Masinissa sent a force to siege the Carthaginian city of Oroscopa, but it was repelled by a Carthaginian army led by a Hasdrubal. Two of Masinissa's sons were captured. This became the final excuse for Rome to attack Carthage.
The successes of Masinissa's reign were not only military, as he also combined the Numidian people into a united nation with a focus on agricultural production. Masinissa's reign was a prosperous one for the most part. The king ruled from Syphax's former capital of Cirta, which may or not have originally been a Punic city. The center of his economic reforms was the development of intensive agriculture, doubling the production of both wheat and barley. Masinissa is also attributed with the introduction of formerly exotic crops such as olives and vineyards to Numidia.
In 149 BC, during the Third Punic War, Masinissa died of old age. Micipsa succeeded as the second king of Numidia.
Settled communities relied more on agriculture. They cultivated cereals such as wheat and barley, and legumes such as beans, peas, and lentils. Husbandry also played a key role, especially of cattle and pigs. Their system of agriculture was sophisticated and resembled those found in other parts of the Mediterranean, Pliny noted that the town of Tacape (modern-day Gabès) had a highly-fertile oasis and the land around the city was relatively expensive. As trade developed, artisans became much more common in Numidian urban centers, Banasa, for example, was an important center of the Numidian pottery industry whilst the great tomb of Medracen and the temple of Simithu also show Numidian architecture outside of the Punic sphere. Despite this, grain remain the major source of trade as the region was rather famous for its grain production. However, despite their engagement in the Mediterranean trade network, the Numidian people lacked a standard system of currency. Coins minted depicting the reign of kings and local fauna such as elephants have been found in Numidian sites, but it seems that the usage of coins was fairly limited and they could have very well been used almost exclusively to depict the prestige and power of certain kings
Both their infantry and cavalry were lightly armed, their equipment being often tied to the economic level of the user.
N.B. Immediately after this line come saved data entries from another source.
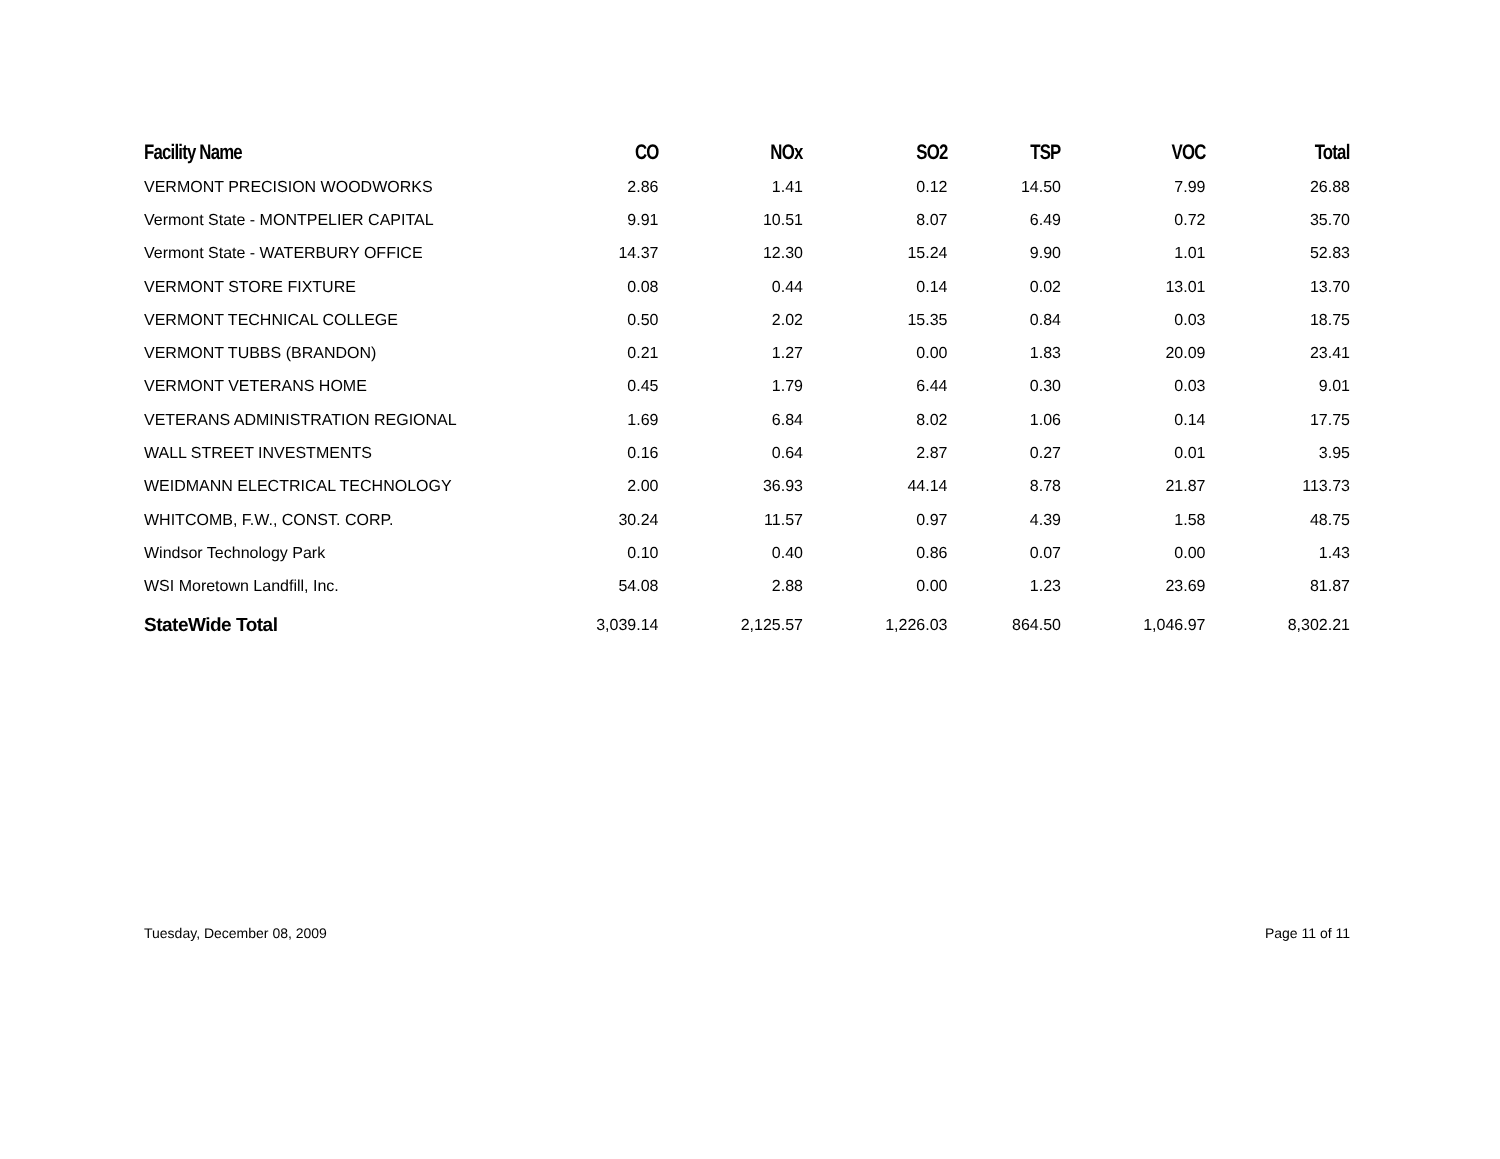| Facility Name | CO | NOx | SO2 | TSP | VOC | Total |
| --- | --- | --- | --- | --- | --- | --- |
| VERMONT PRECISION WOODWORKS | 2.86 | 1.41 | 0.12 | 14.50 | 7.99 | 26.88 |
| Vermont State - MONTPELIER CAPITAL | 9.91 | 10.51 | 8.07 | 6.49 | 0.72 | 35.70 |
| Vermont State - WATERBURY OFFICE | 14.37 | 12.30 | 15.24 | 9.90 | 1.01 | 52.83 |
| VERMONT STORE FIXTURE | 0.08 | 0.44 | 0.14 | 0.02 | 13.01 | 13.70 |
| VERMONT TECHNICAL COLLEGE | 0.50 | 2.02 | 15.35 | 0.84 | 0.03 | 18.75 |
| VERMONT TUBBS (BRANDON) | 0.21 | 1.27 | 0.00 | 1.83 | 20.09 | 23.41 |
| VERMONT VETERANS HOME | 0.45 | 1.79 | 6.44 | 0.30 | 0.03 | 9.01 |
| VETERANS ADMINISTRATION REGIONAL | 1.69 | 6.84 | 8.02 | 1.06 | 0.14 | 17.75 |
| WALL STREET INVESTMENTS | 0.16 | 0.64 | 2.87 | 0.27 | 0.01 | 3.95 |
| WEIDMANN ELECTRICAL TECHNOLOGY | 2.00 | 36.93 | 44.14 | 8.78 | 21.87 | 113.73 |
| WHITCOMB, F.W., CONST. CORP. | 30.24 | 11.57 | 0.97 | 4.39 | 1.58 | 48.75 |
| Windsor Technology Park | 0.10 | 0.40 | 0.86 | 0.07 | 0.00 | 1.43 |
| WSI Moretown Landfill, Inc. | 54.08 | 2.88 | 0.00 | 1.23 | 23.69 | 81.87 |
| StateWide Total | 3,039.14 | 2,125.57 | 1,226.03 | 864.50 | 1,046.97 | 8,302.21 |
Tuesday, December 08, 2009 Page 11 of 11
They favored the javelin as a ranged weapon, while for close quarters they employed swords and daggers, often supplied by or taken from the Romans. They would wear no armor, only protecting themselves with bucklers or oval shields made of leather. At least since the time of Numantine War, Numidians also had archers and slingers, which were deployed mainly to support their elephants.
Julius Caesar recorded a feigned retreat tactic used against him by the Numidians, which combined light infantry and cavalry. They would attack mixed, only for the cavalry to retreat, apparently abandoning their comrades. When the enemy chased those, the cavalry would return and catch the pursuers off guard.